We see that the Skymeld graph requires a lot less memory than a regular build,
that is because our big allocations are all tied to Action objects.
Enabling Skymeld lets Bazel start executing Actions as soon as they are ready,
so the resident set of Action objects does not grow so large,
and the allocations can be freed much sooner.
Pessimization with limited memory
We saw a hump in the build time for the Skymeld graph,
where the builds did succeed in the 300 - 400 MB range,
but the build speed gradually increased, reaching a plateau at around 500 MB.
This is a pattern we have seen before,
where more RAM, or more efficient rules can improve build performance.
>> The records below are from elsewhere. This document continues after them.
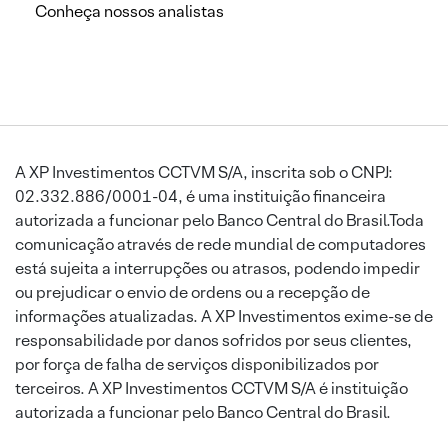
Conheça nossos analistas
A XP Investimentos CCTVM S/A, inscrita sob o CNPJ:
02.332.886/0001-04, é uma instituição financeira
autorizada a funcionar pelo Banco Central do Brasil.Toda
comunicação através de rede mundial de computadores
está sujeita a interrupções ou atrasos, podendo impedir
ou prejudicar o envio de ordens ou a recepção de
informações atualizadas. A XP Investimentos exime-se de
responsabilidade por danos sofridos por seus clientes,
por força de falha de serviços disponibilizados por
terceiros. A XP Investimentos CCTVM S/A é instituição
autorizada a funcionar pelo Banco Central do Brasil.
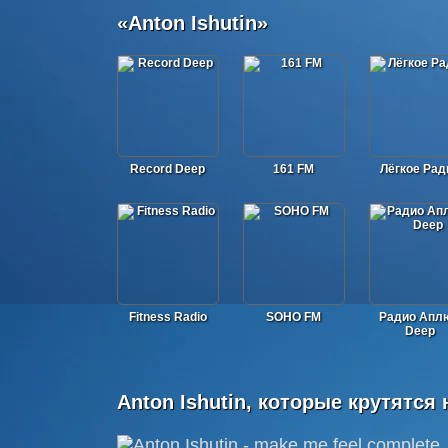
«Anton Ishutin»
Record Deep
161 FM
Лёгкое Рад
Fitness Radio
SOHO FM
Радио Апл
Deep
Anton Ishutin, которые крутятся 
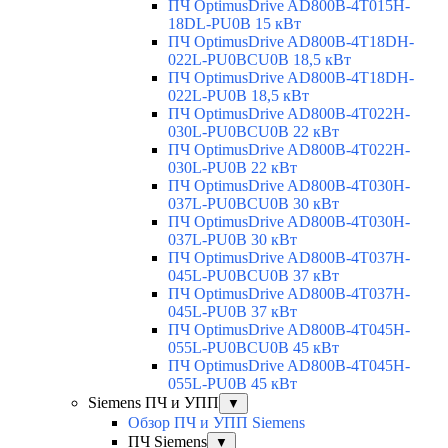
ПЧ OptimusDrive AD800B-4T015H-
18DL-PU0B 15 кВт
ПЧ OptimusDrive AD800B-4T18DH-
022L-PU0BCU0B 18,5 кВт
ПЧ OptimusDrive AD800B-4T18DH-
022L-PU0B 18,5 кВт
ПЧ OptimusDrive AD800B-4T022H-
030L-PU0BCU0B 22 кВт
ПЧ OptimusDrive AD800B-4T022H-
030L-PU0B 22 кВт
ПЧ OptimusDrive AD800B-4T030H-
037L-PU0BCU0B 30 кВт
ПЧ OptimusDrive AD800B-4T030H-
037L-PU0B 30 кВт
ПЧ OptimusDrive AD800B-4T037H-
045L-PU0BCU0B 37 кВт
ПЧ OptimusDrive AD800B-4T037H-
045L-PU0B 37 кВт
ПЧ OptimusDrive AD800B-4T045H-
055L-PU0BCU0B 45 кВт
ПЧ OptimusDrive AD800B-4T045H-
055L-PU0B 45 кВт
Siemens ПЧ и УПП
▼
Обзор ПЧ и УПП Siemens
ПЧ Siemens
▼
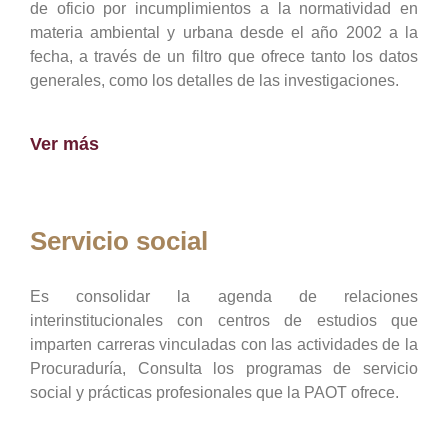
de oficio por incumplimientos a la normatividad en
materia ambiental y urbana desde el año 2002 a la
fecha, a través de un filtro que ofrece tanto los datos
generales, como los detalles de las investigaciones.
Ver más
Servicio social
Es consolidar la agenda de relaciones
interinstitucionales con centros de estudios que
imparten carreras vinculadas con las actividades de la
Procuraduría, Consulta los programas de servicio
social y prácticas profesionales que la PAOT ofrece.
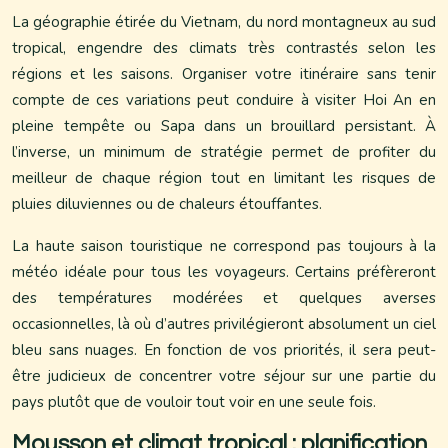
La géographie étirée du Vietnam, du nord montagneux au sud
tropical, engendre des climats très contrastés selon les
régions et les saisons. Organiser votre itinéraire sans tenir
compte de ces variations peut conduire à visiter Hoi An en
pleine tempête ou Sapa dans un brouillard persistant. À
l’inverse, un minimum de stratégie permet de profiter du
meilleur de chaque région tout en limitant les risques de
pluies diluviennes ou de chaleurs étouffantes.
La haute saison touristique ne correspond pas toujours à la
météo idéale pour tous les voyageurs. Certains préfèreront
des températures modérées et quelques averses
occasionnelles, là où d’autres privilégieront absolument un ciel
bleu sans nuages. En fonction de vos priorités, il sera peut-
être judicieux de concentrer votre séjour sur une partie du
pays plutôt que de vouloir tout voir en une seule fois.
Mousson et climat tropical : planification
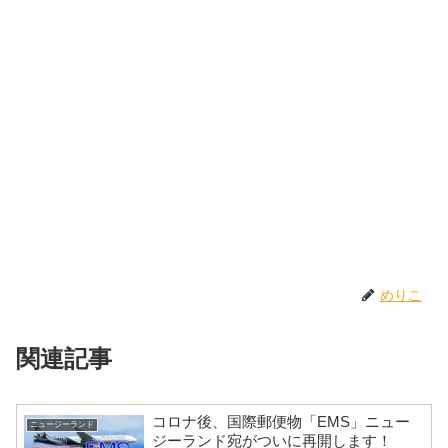
めりこ
関連記事
コロナ後、国際郵便物「EMS」ニュー
ニュージーランド
ジーランド宛がついに再開します！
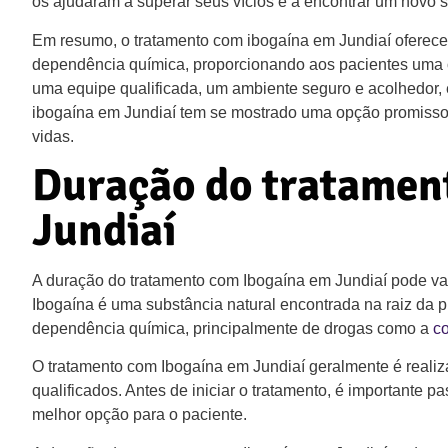
os ajudaram a superar seus vícios e a encontrar um novo s
Em resumo, o tratamento com ibogaína em Jundiaí oferece
dependência química, proporcionando aos pacientes uma 
uma equipe qualificada, um ambiente seguro e acolhedor, 
ibogaína em Jundiaí tem se mostrado uma opção promissor
vidas.
Duração do tratamen
Jundiaí
A duração do tratamento com Ibogaína em Jundiaí pode var
Ibogaína é uma substância natural encontrada na raiz da p
dependência química, principalmente de drogas como a
c
O tratamento com Ibogaína em Jundiaí geralmente é realiza
qualificados. Antes de iniciar o tratamento, é importante 
melhor opção para o paciente.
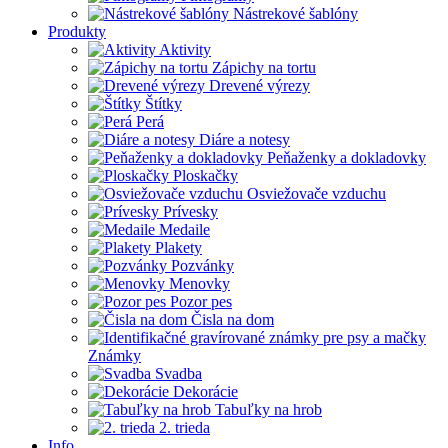
Nástrekové šablóny
Produkty
Aktivity
Zápichy na tortu
Drevené výrezy
Štítky
Perá
Diáre a notesy
Peňaženky a dokladovky
Ploskačky
Osviežovače vzduchu
Prívesky
Medaile
Plakety
Pozvánky
Menovky
Pozor pes
Čisla na dom
Známky
Svadba
Dekorácie
Tabuľky na hrob
2. trieda
Info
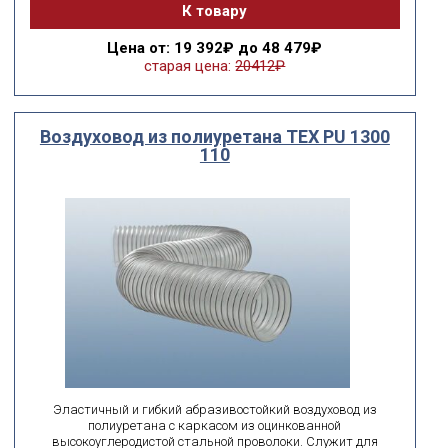
К товару
Цена
от: 19 392₽ до 48 479₽
старая цена:
20412₽
Воздуховод из полиуретана ТЕХ PU 1300
110
Эластичный и гибкий абразивостойкий воздуховод из
полиуретана с каркасом из оцинкованной
высокоуглеродистой стальной проволоки. Служит для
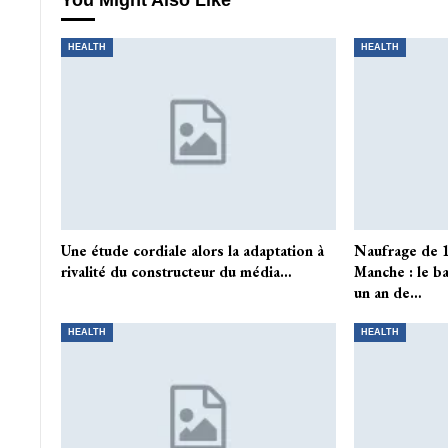
You Might Also Like
HEALTH
HEALTH
Une étude cordiale alors la adaptation à
Naufrage de 1
rivalité du constructeur du média…
Manche : le ba
un an de…
HEALTH
HEALTH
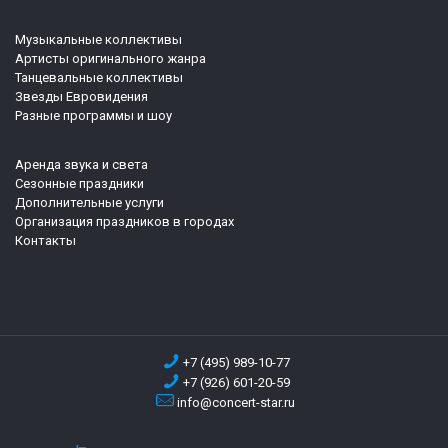
Музыкальные коллективы
Артисты оригинального жанра
Танцевальные коллективы
Звезды Евровидения
Разные программы и шоу
Аренда звука и света
Сезонные праздники
Дополнительные услуги
Организация праздников в городах
Контакты
+7 (495) 989-10-77
+7 (926) 601-20-59
info@concert-star.ru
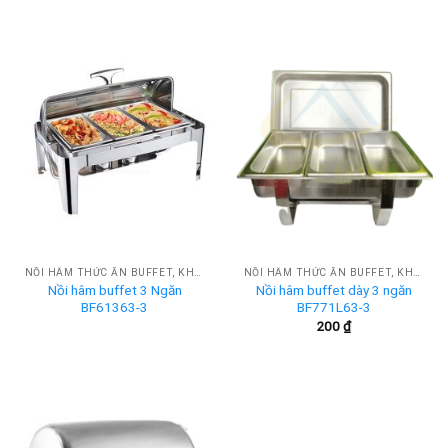
NỒI HÂM THỨC ĂN BUFFET, KHAY HÂM NÓNG BUFFET
NỒI HÂM THỨC ĂN BUFFET, KHAY HÂM NÓNG BUFFET
Nồi hâm buffet 3 Ngăn
Nồi hâm buffet dày 3 ngăn
BF61363-3
BF771L63-3
200
₫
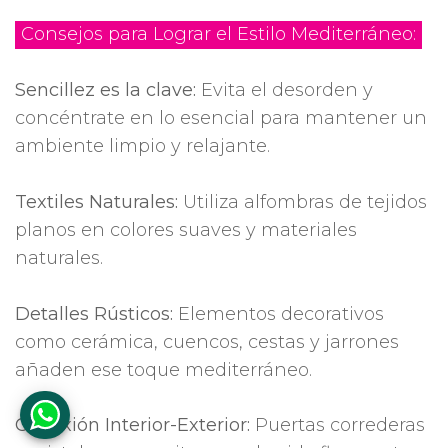
Consejos para Lograr el Estilo Mediterráneo:
Sencillez es la clave:
Evita el desorden y
concéntrate en lo esencial para mantener un
ambiente limpio y relajante.
Textiles Naturales:
Utiliza alfombras de tejidos
planos en colores suaves y materiales
naturales.
Detalles Rústicos:
Elementos decorativos
como cerámica, cuencos, cestas y jarrones
añaden ese toque mediterráneo.
Conexión Interior-Exterior:
Puertas correderas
This is probably because the memory pressure and the Java Garbage Collector
interferes with the Skyframe work.
See Benjamin Peterson's great talk about the Skyframe for more information.
Future work
This section details future work for more tools and signals
that we can find from Bazel's profile information
--profile=profile.gz --generate_json_trace_profile --noslim_profile
.
Written in the standard chrome://tracing
format
it is easy to parse for both successful and failed builds.
This contains events for the garbage collector,
and all executed Starlark functions.
These can be correlated
to find which functions are active during, or before, garbage collection events.
Additionally, one could collect this information for all failed builds,
and see if some functions are overrepresented
among the last active functions for each evaluator in the build.